In conversation with The Tribune, Jonathan Lainey, the Curator of Indigenous cultures at the McCord Stewart Museum, said, “The major change is that now Indigenous Peoples have more room. We give them more space to actually tell their own story, their realities, their voices.”
The McCord Stewart Museum’s permanent Indigenous art exhibition, Indigenous Voices of Today: Knowledge, Trauma, Resilience, was curated in conversation with the tribes from which the displayed artworks originate. The exhibition’s accompanying video piece features interviews with Indigenous spokespeople of Quebec, platforming their experiences alongside their artworks. Amplifying the archival voice of those systematically censored throughout history, the display of Indigenous objects by Indigenous curators and tribes reformulates their presence in the Canadian museum.
“The museum’s voice is really not visible. All of the texts [on the museum walls] are written in the ‘we’ form,” Lainey said, describing the permanent exhibition. “So it’s us. This is what ‘we’ are. This is what ‘we’ went through. It’s the voices of Indigenous people.”
That does not mean all museum reconciliation work is complete. The sheer existence of art objects in the museum is a symptom of colonialism that still requires addressing.
Repatriation is another important method for institutional decolonization. The question of object ownership looms over museum institutions today; though in many instances, due to the altered or unrecorded provenance of Indigenous objects through regional generalizations—such as ‘North’ or the ‘Plains’—repatriation is a highly complicated process of return. By breaking down the walls of the museums and inviting Indigenous groups into the archive collection, work can be done to identify and address these gaps in information.

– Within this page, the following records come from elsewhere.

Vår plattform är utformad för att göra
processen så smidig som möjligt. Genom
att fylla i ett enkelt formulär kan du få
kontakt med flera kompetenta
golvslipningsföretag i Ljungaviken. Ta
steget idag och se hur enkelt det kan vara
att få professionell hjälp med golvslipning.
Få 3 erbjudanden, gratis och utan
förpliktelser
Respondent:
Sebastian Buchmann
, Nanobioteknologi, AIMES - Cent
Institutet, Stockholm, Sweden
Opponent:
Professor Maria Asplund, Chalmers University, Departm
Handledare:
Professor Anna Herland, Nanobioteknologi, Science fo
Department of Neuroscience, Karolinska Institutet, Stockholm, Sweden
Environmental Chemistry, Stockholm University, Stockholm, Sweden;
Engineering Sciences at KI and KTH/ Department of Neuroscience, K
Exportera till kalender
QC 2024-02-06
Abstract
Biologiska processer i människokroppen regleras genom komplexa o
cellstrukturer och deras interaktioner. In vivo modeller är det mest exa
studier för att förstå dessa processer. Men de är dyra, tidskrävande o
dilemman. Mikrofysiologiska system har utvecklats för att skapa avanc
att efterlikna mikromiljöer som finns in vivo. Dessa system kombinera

The weaknesses and disparities of the archive are not solely a Canadian issue. Having been raised in northern California, I have witnessed firsthand similar archival disparities present in American museums. Western hegemony over the objects in the museum archive has preserved a distorted account of Native histories. Just as Canadian museums are working to dismantle colonial history, American institutions have worked to uncover modes for proper representations of Native art histories.
Rosie Clayburn Katri, a Tribal Historic Preservation Officer in California, works directly with federal institutions and groups to further rectify the systematically silenced past of Native peoples. She highlighted the importance of respectful methods for exhibiting Native art in museum spaces.

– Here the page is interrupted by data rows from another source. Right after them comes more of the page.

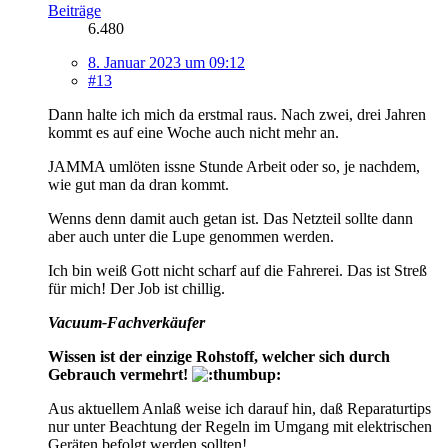
Beiträge
6.480
8. Januar 2023 um 09:12
#13
Dann halte ich mich da erstmal raus. Nach zwei, drei Jahren
kommt es auf eine Woche auch nicht mehr an.
JAMMA umlöten issne Stunde Arbeit oder so, je nachdem,
wie gut man da dran kommt.
Wenns denn damit auch getan ist. Das Netzteil sollte dann
aber auch unter die Lupe genommen werden.
Ich bin weiß Gott nicht scharf auf die Fahrerei. Das ist Streß
für mich! Der Job ist chillig.
Vacuum-Fachverkäufer
Wissen ist der einzige Rohstoff, welcher sich durch
Gebrauch vermehrt!
Aus aktuellem Anlaß weise ich darauf hin, daß Reparaturtips
nur unter Beachtung der Regeln im Umgang mit elektrischen
Geräten befolgt werden sollten!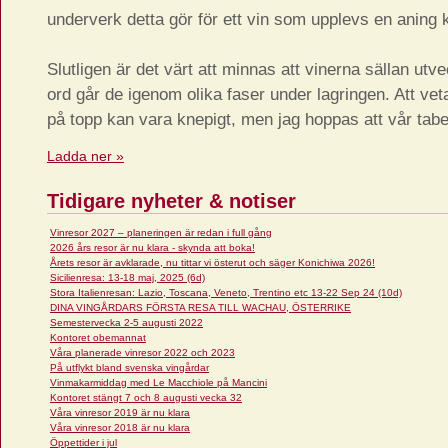
underverk detta gör för ett vin som upplevs en aning 
Slutligen är det värt att minnas att vinerna sällan utv
ord går de igenom olika faser under lagringen. Att veta
på topp kan vara knepigt, men jag hoppas att vår tabe
Ladda ner »
Tidigare nyheter & notiser
Vinresor 2027 – planeringen är redan i full gång
2026 års resor är nu klara - skynda att boka!
Årets resor är avklarade, nu tittar vi österut och säger Konichiwa 2026!
Sicilienresa: 13-18 maj, 2025 (6d)
Stora Italienresan: Lazio, Toscana, Veneto, Trentino etc 13-22 Sep 24 (10d)
DINA VINGÅRDARS FÖRSTA RESA TILL WACHAU, ÖSTERRIKE
Semestervecka 2-5 augusti 2022
Kontoret obemannat
Våra planerade vinresor 2022 och 2023
På utflykt bland svenska vingårdar
Vinmakarmiddag med Le Macchiole på Mancini
Kontoret stängt 7 och 8 augusti vecka 32
Våra vinresor 2019 är nu klara
Våra vinresor 2018 är nu klara
Öppettider i jul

“It’s consent. [....] You have to have the full consent of the community and to be working with actual First Nations governments,” Clayburn Katri said.
Providing platforms and creating agential positions for Indigenous and Native people to interact and reassert their presence in the foundationally colonial space is absolutely necessary. Indigenous histories must be told, this time, in the original voice of the land. Allowing access to these archives for interaction is fundamental to healing the reverberations of colonialism.
It is the role of the museum to dehistoricize the language of Indigeneity, to provide space for exhibiting contemporaneous Indigenous art practices alongside historical pieces.
“Reclaiming our identity and asserting ourselves in the museum is also getting hands-on access to these items, and being able to look at them and relearn our way of life,” Clayburn Katri said.
As a public, it is our duty to critique a history preserved by those in power. We have to change the way we look at art and the methods for display. We cannot take down settler-colonial art pieces; we should instead reframe and recontextualize them.
In every museum we walk through, we must apply a critical lens to the practices of displaying artworks. We can still look at the work of the Group of Seven as an important contribution to modernist painting styles. However, we cannot ignore its colonial undertones and textual language of erasure. History belongs to everyone, but it has long been told by those in power. It is everyone’s job to identify and dismantle the systems that perpetuate distortions of Indigenous existence.